Was Iraq war ‘a mission from God’?
Also on FreethoughtNow.org, James A. Haught writes about George W. Bush’s biblical Iraq war prophecies.
“The president of the United States, in a top-secret phone call to a major European ally, asked for French troops to join American soldiers in invading Iraq as a mission from God,” Haught writes. “[Former French President Jacques] Chirac says he was boggled by Bush’s call and ‘wondered how someone could be so superficial and fanatical in their beliefs.’”
Celebrating dissent on Freethought Radio
On this week’s Freethought Radio broadcast and podcast, co-hosts Dan Barker and Annie Laurie Gaylor speak with Iranian-born ex-Muslim activist Maryam Namazie about the international “Celebrate Dissent” conference she is organizing. The program also airs a sneak preview of the “Godless Gospel” choir, which will debut at the national FFRF convention this fall.
Law professor speaks about ‘Our Non-Christian Nation’

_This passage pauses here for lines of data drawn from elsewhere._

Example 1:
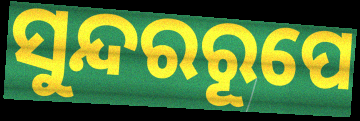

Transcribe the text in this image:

ସୁନ୍ଦରରୂପେ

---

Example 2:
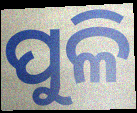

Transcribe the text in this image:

ପୁଳି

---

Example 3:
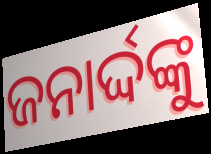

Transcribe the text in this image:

ଜନାର୍ଦ୍ଦଙ୍କୁ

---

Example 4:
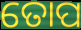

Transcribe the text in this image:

ତୋପ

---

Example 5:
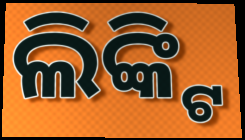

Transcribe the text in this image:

ଲିଙ୍କ୍ଟିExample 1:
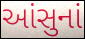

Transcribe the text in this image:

આંસુનાં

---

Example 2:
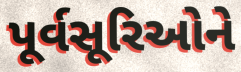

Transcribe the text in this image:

પૂર્વસૂરિઓને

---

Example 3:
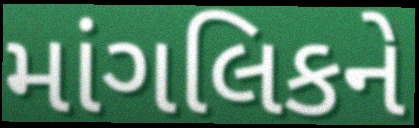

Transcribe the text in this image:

માંગલિકને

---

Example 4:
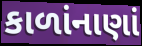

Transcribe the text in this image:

કાળાંનાણાં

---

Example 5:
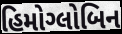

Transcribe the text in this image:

હિમોગ્લોબિન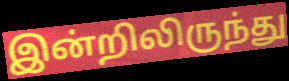
இன்றிலிருந்துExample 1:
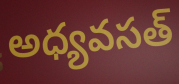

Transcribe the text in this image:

అధ్యవసత్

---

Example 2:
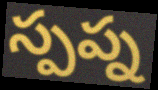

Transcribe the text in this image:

స్పప్న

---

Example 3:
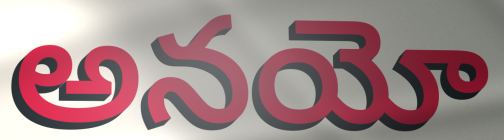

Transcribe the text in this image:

అనయో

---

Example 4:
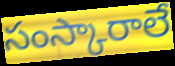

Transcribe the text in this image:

సంస్కారాలే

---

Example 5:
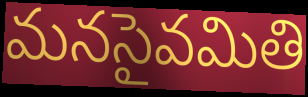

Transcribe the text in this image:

మనసైవమితిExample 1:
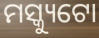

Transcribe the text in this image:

ମସ୍କ୍ୟୁଟୋ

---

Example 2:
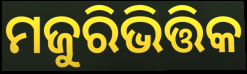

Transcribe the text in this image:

ମଜୁରିଭିତ୍ତିକ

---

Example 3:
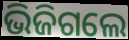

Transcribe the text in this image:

ଭିଜିଗଲେ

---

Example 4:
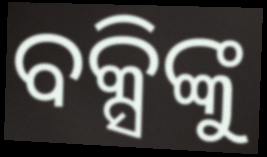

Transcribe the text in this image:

ବକ୍ସିଙ୍କୁ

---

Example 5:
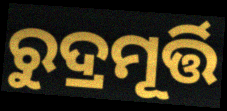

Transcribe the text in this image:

ରୁଦ୍ରମୂର୍ତ୍ତି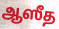
ஆஸீத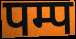
पम्पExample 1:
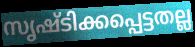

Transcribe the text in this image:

സൃഷ്ടിക്കപ്പെട്ടതല്ല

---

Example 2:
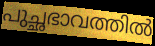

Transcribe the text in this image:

പുച്ഛഭാവത്തിൽ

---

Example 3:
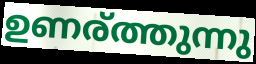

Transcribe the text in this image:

ഉണര്ത്തുന്നു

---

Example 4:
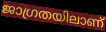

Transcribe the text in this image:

ജാഗ്രതയിലാണ്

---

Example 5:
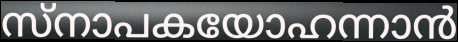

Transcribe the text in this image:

സ്നാപകയോഹന്നാൻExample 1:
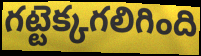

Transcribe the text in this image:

గట్టెక్కగలిగింది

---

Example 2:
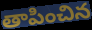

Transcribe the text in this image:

తాపించిన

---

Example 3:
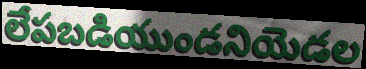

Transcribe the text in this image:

లేపబడియుండనియెడల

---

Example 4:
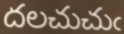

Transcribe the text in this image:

దలచుచుఁ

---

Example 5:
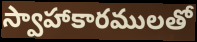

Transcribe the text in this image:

స్వాహాకారములతో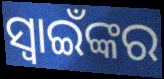
ସ୍ୱାଇଁଙ୍କରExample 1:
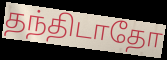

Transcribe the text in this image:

தந்திடாதோ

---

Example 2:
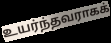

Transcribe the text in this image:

On this week’s installment of “Ask an Atheist” on FFRF’s YouTube channel, we don’t actually ask an atheist anything. Instead, we listen to atheist Jay Wexler, who is a professor at Boston University’s School of Law. This is the talk Jay gave about “Our Non-Christian Nation” at FFRF’s 2021 National Convention in Boston.
Or, you can read the edited version of the transcript that previously ran in Freethought Today.
State Dept. states the state of global religious liberty
And finally, FFRF is heartened by the State Department’s efforts to promote religious liberty around the world, including the fundamental right to be free from government-imposed religion
In the department’s new report on international religious freedom, Secretary of State Antony Blinken remarked that while progress has been made in some countries, others continue to have serious problems, specifically including “blasphemy and apostasy laws, which banned defamation and renunciation of religion, to police the language of religious minorities.”
FFRF Joke of the Week: If Antony Blinken were ever elected president, that would make two U.S. presidents whose names were pronounced “A. Blinken.”
Have a great weekend and, as always, we thank you for being a member of FFRF. Stay cool!